The Japanese government has announced it will abstain from talks underway at the U.N. headquarters on establishing a convention to outlaw nuclear weapons. By abstaining from the talks, Japan is effectively abandoning its opportunity as the world's only atomic-bombed country to serve as a bridge between nuclear and non-nuclear states.
On the reason for Japan's abstention, Foreign Minister Fumio Kishida pointed out that the five nuclear powers of the United States, Russia, Britain, France and China are not taking part, and said that the talks "may have the opposite effect of deepening the divide between nuclear and non-nuclear states."
In October last year, the Japanese government voted against a U.N. resolution on launching the talks. But at the time, Kishida expressed the view that Japan would actively take part in negotiations that were to begin in March.
The state of opposition between nuclear and non-nuclear states remains unchanged. It therefore makes no sense for Japan to first say it will participate and bridge the gap, only to make a turnabout and declare it will not participate, citing fears that opposition between the two camps would deepen.
The government's decision, which overturned the foreign minister's previous statement that Japan intended to participate, damages trust in Japanese diplomacy.
Changes in global affairs since last autumn appear to have influenced Japan's decision not to participate. In November last year, Donald Trump won the U.S. presidential election, and the Trump administration has taken an active stance toward bolstering his country's nuclear capabilities. The United States and other nuclear powers argue that it is not realistic in terms of security to establish a convention outlawing nuclear weapons when facing the threat of North Korea's missile and nuclear development.
The United States is said to have pressed Japan to abstain from the talks. Some Japanese government officials took the position that even if Japan took part in negotiations, it would be limited to stressing its opposition to the convention, creating the impression of a negative stance, which would be meaningless. But this is an overly defensive position.

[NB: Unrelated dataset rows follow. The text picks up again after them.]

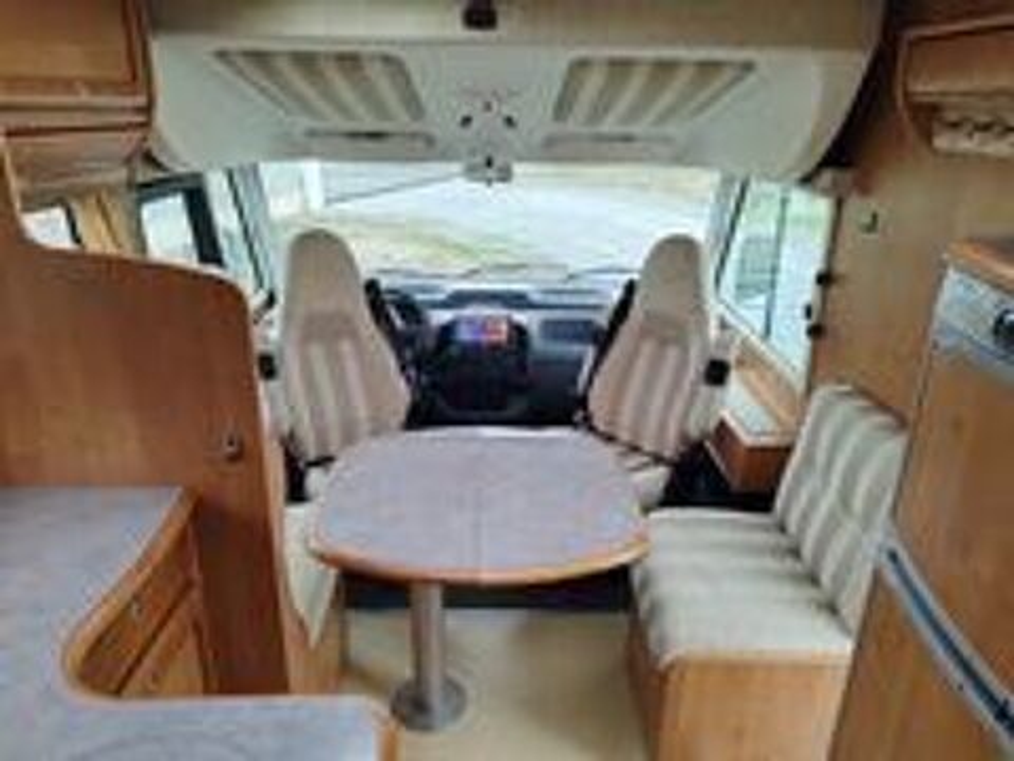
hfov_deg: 71.6
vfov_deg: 56.8
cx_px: 507
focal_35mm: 24
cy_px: 380
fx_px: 703
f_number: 1.89
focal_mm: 5.89
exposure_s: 1/50
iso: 390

For Japan to participate as a bridge-builder, it needed to prepare the proper environment, by expanding the ring of like-minded countries, for example. But there is no evidence that Japan made such efforts.

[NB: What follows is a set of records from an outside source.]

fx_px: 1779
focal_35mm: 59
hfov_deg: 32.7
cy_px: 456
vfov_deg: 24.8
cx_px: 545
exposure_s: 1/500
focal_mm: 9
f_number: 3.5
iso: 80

Another round of negotiations is due to be held between June and July, and it is possible that a draft of the nuclear weapons convention could be compiled at that time.
It is said that such a treaty would be weak without the participation of nuclear states, but it is nevertheless possible that it would play a major role in the long run in shaping international opinion on banning nuclear weapons. It is lamentable that Japan is not taking part in that process and speaking out as a country that has suffered as an atomic-bombed country.